Prof. Jeffrey P. Bigham, Ph.d., is an Associate Professor in the Human-Computer Interaction and Language Technologies Institutes in the School of Computer Science at Carnegie Mellon University. He uses clever combinations of crowds and computation to build truly intelligent systems, often with a focus on systems supporting people with disabilities. Dr. Bigham received his B.S.E degree in Computer Science from Princeton University in 2003, and received his Ph.D. in Computer Science and Engineering from the University of Washington in 2009. From 2009 to 2013, he was an Assistant Professor at the University of Rochester, where he founded the ROC HCI human-computer interaction research group. He has been a Visiting Researcher at MIT CSAIL, Microsoft Research, and Google[x]. He has received a number of awards for his work, including the MIT Technology Review Top 35 Innovators Under 35 Award, the Alfred P. Sloan Fellowship, and the National Science Foundation CAREER Award.

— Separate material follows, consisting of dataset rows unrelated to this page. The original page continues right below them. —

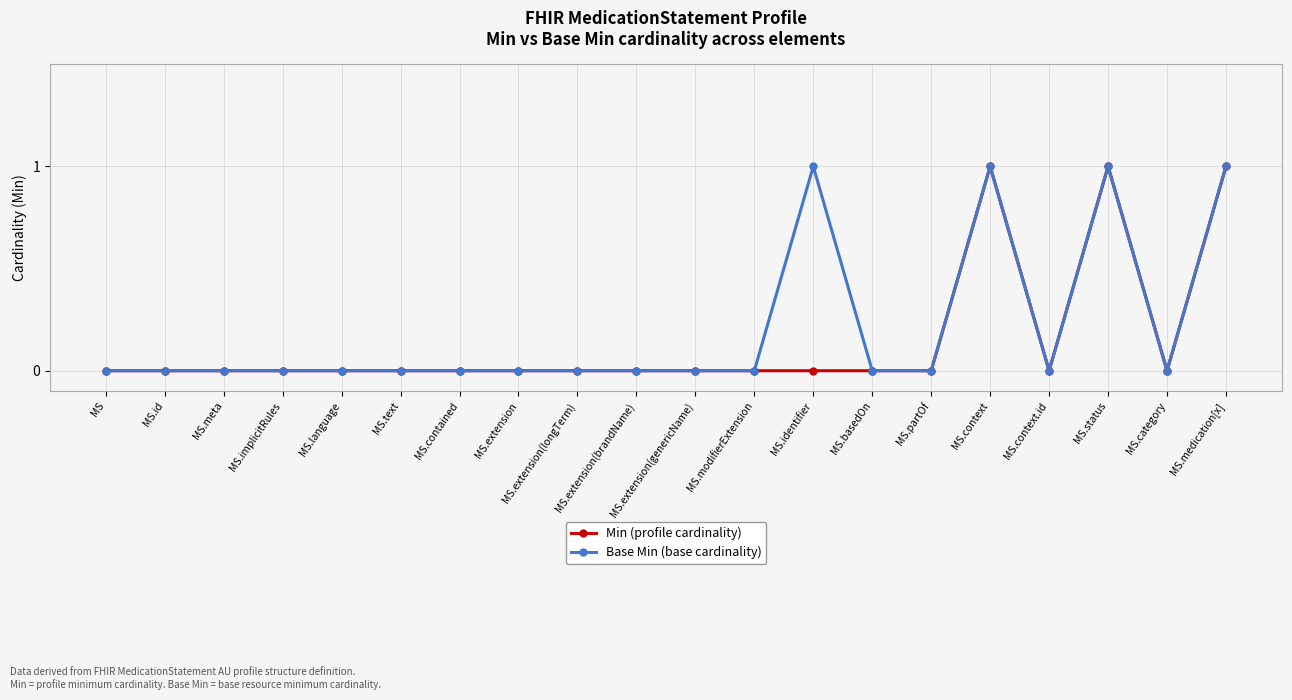

True or false: Min (profile cardinality) has more than 0 interior local peaks.

True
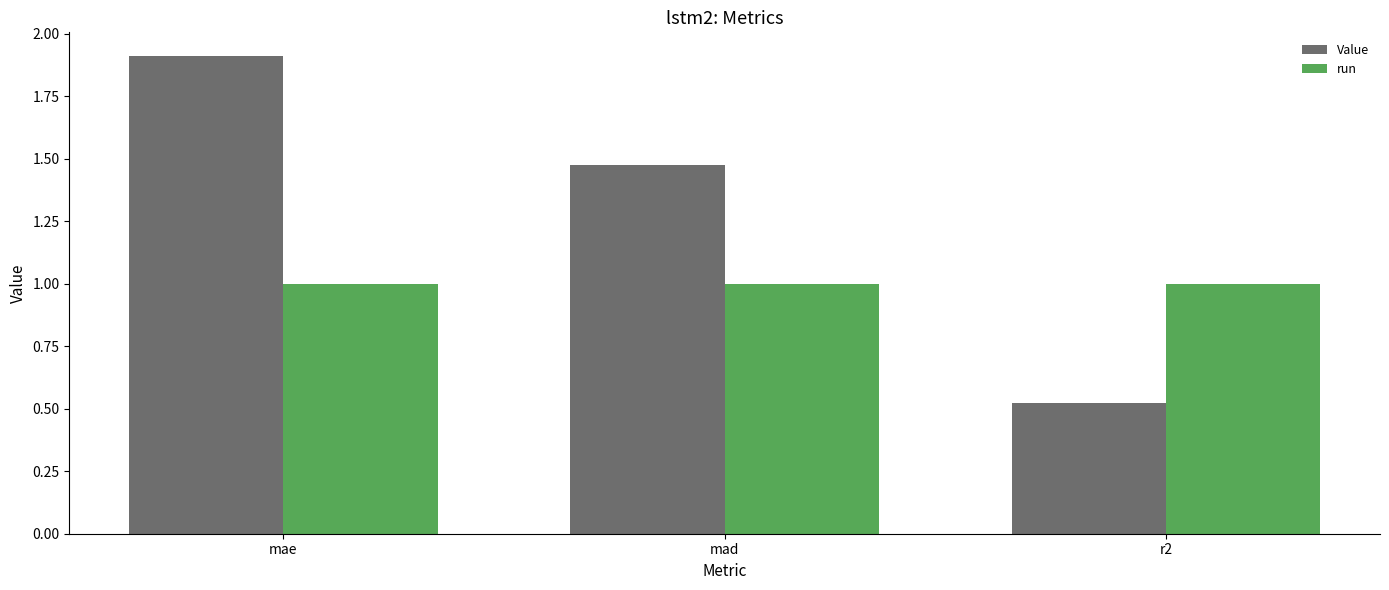

Which series has the largest total across all categories?

Value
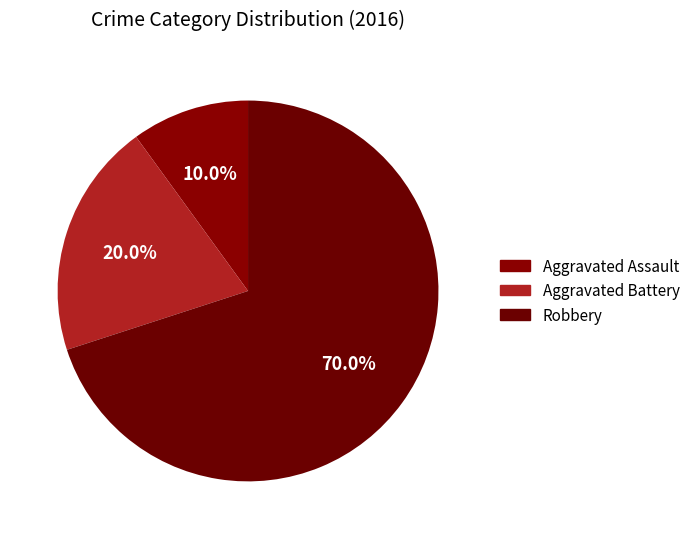

To the nearest percent, what percentage of the pie is Aggravated Battery?

20%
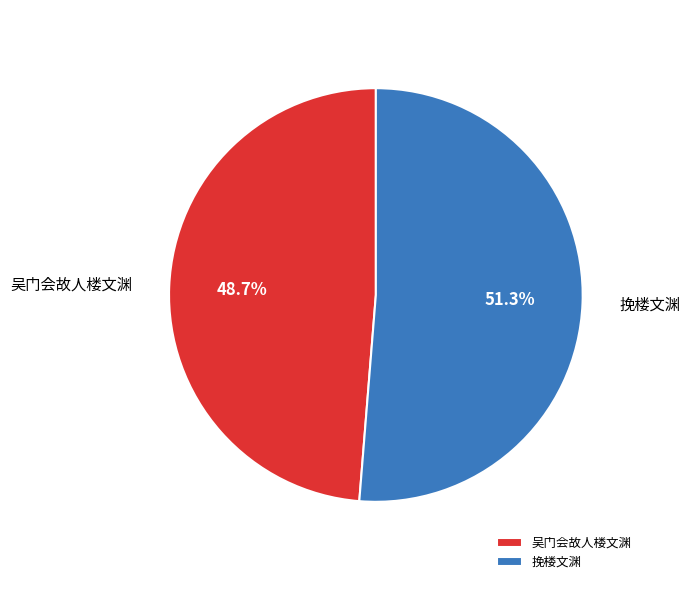

Which category has the biggest portion of the pie?

挽楼文渊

28.05.2015 - When Things Fall Apart: The Critical Role of Information Infrastructures When Responding to a Major Disaster

Speaker: Prof. Hans J. Scholl, Ph.D.
Host: Prof. Dr. Gerhard Schwabe

Abstract

Around the world the frequency, scale, and impacts of natural and man-made disasters have markedly increased over the past decades. When a catastrophe strikes, local responders and communities are regularly vastly overwhelmed by the impact. Understanding the scale and scope of the impact, gaining situational awareness, and forming a common operating picture is the foremost task of any response. However, accurate and reliable information is the scarcest resource in such situations, so that it can take days and weeks until the extent of the impact is completely understood. Information and communication technologies (ICTs) play increasingly important roles in all phases of disaster and catastrophe management. Particularly, advanced ICTs have enabled government agencies and non-profit organizations to mobilize agile and flexible disaster response and recovery operations in the always dynamically changing situations of a disaster response. However, advanced ICTs have also introduced new vulnerabilities. The talk looks at select recent cases and discusses the complexities of response efforts, the range and capabilities of technologies in support of response management and summarizes the lessons learned. The talk finally raises and discusses the question to which extent disasters and catastrophes are truly natural, and which ones might be rather man-made.

Bio

Prof. Hans J (Jochen) Scholl, Ph.D. (Information Science, SUNY Albany) is an Associate Professor in the Information School at the University of Washington (2003 to present). His research expertise is focused on information management. Special topics of interest include electronic and smart government, process analysis, design, and engineering, interoperability, information artifact evaluation, complex systems, systems dynamics, as well as emergency, disaster, and catastrophe information management using novel information technologies as a major focus. He serves as an Associate Editor to Government Information Quarterly, the leading journal in electronic government. He chairs or co-chairs e-government conferences, such as the International Federation for Information Processing (IFIP) E-Government Conference, as well as the globally leading E-government Track and E-Government Symposium at the Hawaii International Conference on System Sciences (HICSS). Prof. Scholl is the Chair (2013 to 2017) of the IFIP TC3 WG 8.5 (Information Systems and Public Administration) and a past president of the Digital Government Society (2010-2011).